Ночью мне снилось, что я поднялся к гранитной плите и вновь прочел погребенное под нею письмо. Сон был таким живым, что не стерся из памяти после моего пробуждения и преследовал меня все утро. Я встал с постели и, поскольку чувствовал себя достаточно хорошо, в полдень, как обычно, спустился вниз. Несмотря на все усилия, я не мог отделаться от желания перечесть спрятанное под гранитом письмо. Я не мог вспомнить, что говорилось в нем о Райнальди. Мне было необходимо знать, что написал о нем Эмброз. Днем Рейчел всегда поднималась к себе отдохнуть, и, как только она ушла, я незаметно вышел из дома, углубился в лес, прошел по аллее и, испытывая жгучее отвращение к тому, что собирался сделать, поднялся по тропинке над домом лесничего.

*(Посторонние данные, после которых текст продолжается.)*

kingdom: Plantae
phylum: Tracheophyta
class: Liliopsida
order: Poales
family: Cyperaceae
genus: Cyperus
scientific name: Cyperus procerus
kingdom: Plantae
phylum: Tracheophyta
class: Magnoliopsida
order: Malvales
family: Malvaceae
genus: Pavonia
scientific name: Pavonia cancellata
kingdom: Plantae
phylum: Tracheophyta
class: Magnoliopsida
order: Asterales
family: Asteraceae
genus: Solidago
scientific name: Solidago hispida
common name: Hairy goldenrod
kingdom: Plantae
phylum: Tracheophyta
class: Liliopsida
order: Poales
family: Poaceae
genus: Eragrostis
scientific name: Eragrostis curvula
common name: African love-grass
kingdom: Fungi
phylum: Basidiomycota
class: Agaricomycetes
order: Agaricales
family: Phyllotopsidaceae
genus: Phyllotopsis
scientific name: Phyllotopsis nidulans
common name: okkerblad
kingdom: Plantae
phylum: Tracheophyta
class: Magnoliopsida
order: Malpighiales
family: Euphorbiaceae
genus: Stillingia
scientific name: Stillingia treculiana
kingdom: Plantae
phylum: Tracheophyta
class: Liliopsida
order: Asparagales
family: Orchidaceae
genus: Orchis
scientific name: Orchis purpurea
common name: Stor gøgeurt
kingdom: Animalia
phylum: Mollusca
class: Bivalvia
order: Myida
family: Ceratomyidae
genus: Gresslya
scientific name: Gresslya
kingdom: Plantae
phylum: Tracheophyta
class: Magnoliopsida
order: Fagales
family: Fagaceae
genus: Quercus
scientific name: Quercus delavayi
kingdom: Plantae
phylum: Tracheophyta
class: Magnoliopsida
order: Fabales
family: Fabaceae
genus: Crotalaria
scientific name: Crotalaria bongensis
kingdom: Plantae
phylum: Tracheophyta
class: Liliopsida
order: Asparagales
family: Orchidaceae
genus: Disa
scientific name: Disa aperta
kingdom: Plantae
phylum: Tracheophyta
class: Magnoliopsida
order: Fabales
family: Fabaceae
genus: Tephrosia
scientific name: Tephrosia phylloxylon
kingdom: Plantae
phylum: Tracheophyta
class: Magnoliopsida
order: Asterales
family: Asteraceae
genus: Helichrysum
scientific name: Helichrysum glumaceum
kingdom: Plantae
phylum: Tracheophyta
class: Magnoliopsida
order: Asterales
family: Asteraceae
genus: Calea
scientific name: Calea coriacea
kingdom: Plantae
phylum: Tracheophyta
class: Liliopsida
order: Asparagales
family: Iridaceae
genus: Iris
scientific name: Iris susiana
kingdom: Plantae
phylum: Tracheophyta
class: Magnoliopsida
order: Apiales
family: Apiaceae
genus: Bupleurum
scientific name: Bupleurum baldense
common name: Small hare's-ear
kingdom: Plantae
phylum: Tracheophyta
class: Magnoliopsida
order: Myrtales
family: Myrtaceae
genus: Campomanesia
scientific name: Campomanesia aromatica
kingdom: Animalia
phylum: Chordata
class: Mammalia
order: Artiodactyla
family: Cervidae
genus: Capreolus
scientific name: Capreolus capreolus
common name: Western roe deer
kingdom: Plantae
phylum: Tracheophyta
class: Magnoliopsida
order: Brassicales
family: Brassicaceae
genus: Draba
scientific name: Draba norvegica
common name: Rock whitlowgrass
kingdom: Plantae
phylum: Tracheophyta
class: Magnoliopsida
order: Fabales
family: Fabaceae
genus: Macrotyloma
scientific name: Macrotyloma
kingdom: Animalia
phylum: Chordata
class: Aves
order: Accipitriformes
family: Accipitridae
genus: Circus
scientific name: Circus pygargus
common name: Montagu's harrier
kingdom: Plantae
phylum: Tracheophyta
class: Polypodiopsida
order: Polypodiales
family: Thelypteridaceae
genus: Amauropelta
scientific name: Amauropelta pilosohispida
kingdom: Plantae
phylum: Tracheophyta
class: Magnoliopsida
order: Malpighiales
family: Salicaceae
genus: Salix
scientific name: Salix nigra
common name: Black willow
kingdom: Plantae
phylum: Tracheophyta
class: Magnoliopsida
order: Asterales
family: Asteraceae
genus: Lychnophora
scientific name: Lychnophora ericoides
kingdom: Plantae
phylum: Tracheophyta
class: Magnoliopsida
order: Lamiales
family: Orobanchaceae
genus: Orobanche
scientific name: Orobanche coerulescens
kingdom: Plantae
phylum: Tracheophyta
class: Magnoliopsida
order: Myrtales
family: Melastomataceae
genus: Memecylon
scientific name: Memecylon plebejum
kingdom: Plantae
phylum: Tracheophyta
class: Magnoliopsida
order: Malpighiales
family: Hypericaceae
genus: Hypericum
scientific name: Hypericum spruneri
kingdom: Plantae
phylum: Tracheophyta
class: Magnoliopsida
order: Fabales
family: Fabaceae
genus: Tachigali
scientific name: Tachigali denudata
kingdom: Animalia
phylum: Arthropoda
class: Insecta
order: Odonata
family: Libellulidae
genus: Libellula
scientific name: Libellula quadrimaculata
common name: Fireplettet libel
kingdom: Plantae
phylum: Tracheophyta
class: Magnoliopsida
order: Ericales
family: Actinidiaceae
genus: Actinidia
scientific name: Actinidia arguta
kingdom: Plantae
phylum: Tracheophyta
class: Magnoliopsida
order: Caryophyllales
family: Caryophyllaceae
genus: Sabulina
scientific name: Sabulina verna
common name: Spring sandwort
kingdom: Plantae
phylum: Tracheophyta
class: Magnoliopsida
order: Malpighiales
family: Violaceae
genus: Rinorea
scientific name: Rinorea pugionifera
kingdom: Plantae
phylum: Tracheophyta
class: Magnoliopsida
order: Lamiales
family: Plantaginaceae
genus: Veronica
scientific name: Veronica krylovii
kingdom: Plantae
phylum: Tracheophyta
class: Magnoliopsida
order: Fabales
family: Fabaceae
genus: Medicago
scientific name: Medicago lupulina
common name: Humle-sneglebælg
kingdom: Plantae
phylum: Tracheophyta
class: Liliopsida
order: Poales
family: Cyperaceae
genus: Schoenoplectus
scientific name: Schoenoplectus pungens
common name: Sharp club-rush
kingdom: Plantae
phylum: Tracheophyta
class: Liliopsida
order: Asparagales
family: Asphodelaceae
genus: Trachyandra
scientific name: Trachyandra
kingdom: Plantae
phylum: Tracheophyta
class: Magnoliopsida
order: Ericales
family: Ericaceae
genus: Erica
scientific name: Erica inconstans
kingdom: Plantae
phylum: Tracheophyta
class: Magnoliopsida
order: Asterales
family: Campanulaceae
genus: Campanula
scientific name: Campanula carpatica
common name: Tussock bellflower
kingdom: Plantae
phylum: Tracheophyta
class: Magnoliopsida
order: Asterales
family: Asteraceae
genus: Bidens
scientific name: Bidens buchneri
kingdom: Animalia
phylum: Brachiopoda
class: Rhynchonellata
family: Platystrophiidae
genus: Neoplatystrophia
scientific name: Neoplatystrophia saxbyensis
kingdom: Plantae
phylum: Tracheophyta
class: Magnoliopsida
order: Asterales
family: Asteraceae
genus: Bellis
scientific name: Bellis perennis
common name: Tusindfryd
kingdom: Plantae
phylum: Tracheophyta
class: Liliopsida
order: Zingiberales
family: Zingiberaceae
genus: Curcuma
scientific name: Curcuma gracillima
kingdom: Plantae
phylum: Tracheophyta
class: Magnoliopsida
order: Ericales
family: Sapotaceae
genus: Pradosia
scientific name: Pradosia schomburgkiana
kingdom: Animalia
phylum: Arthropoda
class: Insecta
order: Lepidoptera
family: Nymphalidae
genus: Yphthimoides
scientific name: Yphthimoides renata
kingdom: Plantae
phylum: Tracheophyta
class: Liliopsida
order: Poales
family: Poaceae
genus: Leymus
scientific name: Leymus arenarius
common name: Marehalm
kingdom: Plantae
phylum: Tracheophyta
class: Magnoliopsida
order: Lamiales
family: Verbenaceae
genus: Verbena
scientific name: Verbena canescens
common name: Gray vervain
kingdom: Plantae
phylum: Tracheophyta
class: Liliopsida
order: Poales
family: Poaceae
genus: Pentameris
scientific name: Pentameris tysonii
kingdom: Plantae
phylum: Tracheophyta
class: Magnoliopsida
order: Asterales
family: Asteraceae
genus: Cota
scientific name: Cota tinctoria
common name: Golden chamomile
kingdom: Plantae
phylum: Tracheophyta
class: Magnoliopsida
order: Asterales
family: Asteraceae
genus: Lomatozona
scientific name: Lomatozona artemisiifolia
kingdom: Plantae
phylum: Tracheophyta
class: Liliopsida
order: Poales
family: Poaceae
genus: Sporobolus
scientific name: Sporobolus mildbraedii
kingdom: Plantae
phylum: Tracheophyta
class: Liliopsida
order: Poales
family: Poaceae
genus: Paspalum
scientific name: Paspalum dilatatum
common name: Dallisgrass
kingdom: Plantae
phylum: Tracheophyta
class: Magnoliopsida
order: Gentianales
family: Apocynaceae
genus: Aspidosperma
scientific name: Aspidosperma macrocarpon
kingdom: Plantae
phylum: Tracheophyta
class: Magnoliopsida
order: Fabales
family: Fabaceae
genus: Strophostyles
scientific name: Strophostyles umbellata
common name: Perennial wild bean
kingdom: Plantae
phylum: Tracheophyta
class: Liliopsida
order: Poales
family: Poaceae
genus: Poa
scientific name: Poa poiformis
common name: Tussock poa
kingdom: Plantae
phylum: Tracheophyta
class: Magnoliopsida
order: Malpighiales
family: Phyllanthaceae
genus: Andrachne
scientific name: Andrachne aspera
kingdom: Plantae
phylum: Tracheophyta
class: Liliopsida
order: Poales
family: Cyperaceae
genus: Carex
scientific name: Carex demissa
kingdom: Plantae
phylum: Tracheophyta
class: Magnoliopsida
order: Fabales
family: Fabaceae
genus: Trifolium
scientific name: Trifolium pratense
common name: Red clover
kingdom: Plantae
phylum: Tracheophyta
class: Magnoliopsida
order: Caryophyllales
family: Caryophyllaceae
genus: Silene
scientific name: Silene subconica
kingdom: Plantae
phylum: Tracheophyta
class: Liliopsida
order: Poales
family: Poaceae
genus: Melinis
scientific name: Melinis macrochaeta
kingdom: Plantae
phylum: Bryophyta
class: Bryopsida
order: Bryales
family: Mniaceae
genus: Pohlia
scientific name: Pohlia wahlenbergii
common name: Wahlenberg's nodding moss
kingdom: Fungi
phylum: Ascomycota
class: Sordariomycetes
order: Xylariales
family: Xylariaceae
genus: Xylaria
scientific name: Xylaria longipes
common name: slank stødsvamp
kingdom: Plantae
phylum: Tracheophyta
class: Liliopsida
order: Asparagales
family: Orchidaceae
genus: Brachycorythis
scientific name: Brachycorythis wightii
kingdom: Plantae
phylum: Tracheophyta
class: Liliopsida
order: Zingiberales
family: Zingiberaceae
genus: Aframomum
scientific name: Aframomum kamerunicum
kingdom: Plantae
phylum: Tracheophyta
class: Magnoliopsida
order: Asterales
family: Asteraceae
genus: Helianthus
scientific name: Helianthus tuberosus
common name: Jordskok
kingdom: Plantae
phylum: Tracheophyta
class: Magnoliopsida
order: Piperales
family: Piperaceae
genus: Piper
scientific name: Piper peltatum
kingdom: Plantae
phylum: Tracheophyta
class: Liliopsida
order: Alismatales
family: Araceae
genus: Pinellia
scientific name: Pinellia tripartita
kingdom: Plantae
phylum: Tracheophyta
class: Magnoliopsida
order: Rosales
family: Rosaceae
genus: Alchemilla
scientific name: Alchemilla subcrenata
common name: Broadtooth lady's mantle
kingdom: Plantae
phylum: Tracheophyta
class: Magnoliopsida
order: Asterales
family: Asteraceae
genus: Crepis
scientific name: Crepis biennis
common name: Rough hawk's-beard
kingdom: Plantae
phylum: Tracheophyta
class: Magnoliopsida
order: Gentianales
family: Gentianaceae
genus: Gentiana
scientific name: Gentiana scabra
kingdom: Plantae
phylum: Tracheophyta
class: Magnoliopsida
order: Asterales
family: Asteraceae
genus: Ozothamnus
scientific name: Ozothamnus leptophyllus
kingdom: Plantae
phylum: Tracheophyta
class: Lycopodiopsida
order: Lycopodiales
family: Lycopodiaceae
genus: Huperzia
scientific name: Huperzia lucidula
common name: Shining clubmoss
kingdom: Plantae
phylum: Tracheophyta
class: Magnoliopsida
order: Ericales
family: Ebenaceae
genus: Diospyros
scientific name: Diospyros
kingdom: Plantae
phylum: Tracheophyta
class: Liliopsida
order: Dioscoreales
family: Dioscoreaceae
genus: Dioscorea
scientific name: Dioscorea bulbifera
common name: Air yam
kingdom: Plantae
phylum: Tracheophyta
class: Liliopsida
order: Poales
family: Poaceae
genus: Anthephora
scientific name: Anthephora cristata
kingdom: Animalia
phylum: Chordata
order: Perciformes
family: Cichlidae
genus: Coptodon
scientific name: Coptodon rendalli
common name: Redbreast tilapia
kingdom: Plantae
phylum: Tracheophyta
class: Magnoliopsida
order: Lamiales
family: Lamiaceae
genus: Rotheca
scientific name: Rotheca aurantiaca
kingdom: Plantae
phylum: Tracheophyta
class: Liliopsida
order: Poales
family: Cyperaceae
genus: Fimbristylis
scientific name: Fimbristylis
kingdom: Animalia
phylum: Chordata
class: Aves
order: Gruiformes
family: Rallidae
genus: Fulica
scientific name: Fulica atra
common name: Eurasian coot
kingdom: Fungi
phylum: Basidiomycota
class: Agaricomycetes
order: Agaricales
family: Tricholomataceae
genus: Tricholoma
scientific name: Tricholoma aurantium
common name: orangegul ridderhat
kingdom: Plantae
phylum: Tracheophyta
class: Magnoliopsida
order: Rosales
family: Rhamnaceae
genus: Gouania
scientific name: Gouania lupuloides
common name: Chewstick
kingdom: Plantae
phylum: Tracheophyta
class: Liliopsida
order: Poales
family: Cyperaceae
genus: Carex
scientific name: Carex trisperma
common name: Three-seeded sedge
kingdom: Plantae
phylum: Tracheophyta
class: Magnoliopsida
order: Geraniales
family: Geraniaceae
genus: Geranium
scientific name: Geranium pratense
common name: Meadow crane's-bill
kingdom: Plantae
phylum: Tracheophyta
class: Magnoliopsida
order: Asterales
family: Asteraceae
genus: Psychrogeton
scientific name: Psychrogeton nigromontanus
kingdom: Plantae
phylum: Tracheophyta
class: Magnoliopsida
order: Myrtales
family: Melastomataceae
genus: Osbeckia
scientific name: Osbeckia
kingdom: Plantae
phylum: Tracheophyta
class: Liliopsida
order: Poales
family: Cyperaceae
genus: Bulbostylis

Я подошел к гранитной глыбе. Опустился на колени и, раскопав руками землю, нащупал сырую кожу своей записной книжки. На зиму в ней поселился слизняк. На передней стороне обложки виднелся липкий след — черный, клейкий; слизняк прилип к коже. Я смахнул его пальцем, открыл записную книжку и вынул измятое письмо. Бумага промокла и размякла, слова почти выцвели, но их еще можно было разобрать. Я прочел письмо от начала до конца. Первую часть — более поспешно, хотя мне и показалось странным, что болезнь, вызванная совсем другой причиной, симптомами так напоминала мою. Но — к Райнальди…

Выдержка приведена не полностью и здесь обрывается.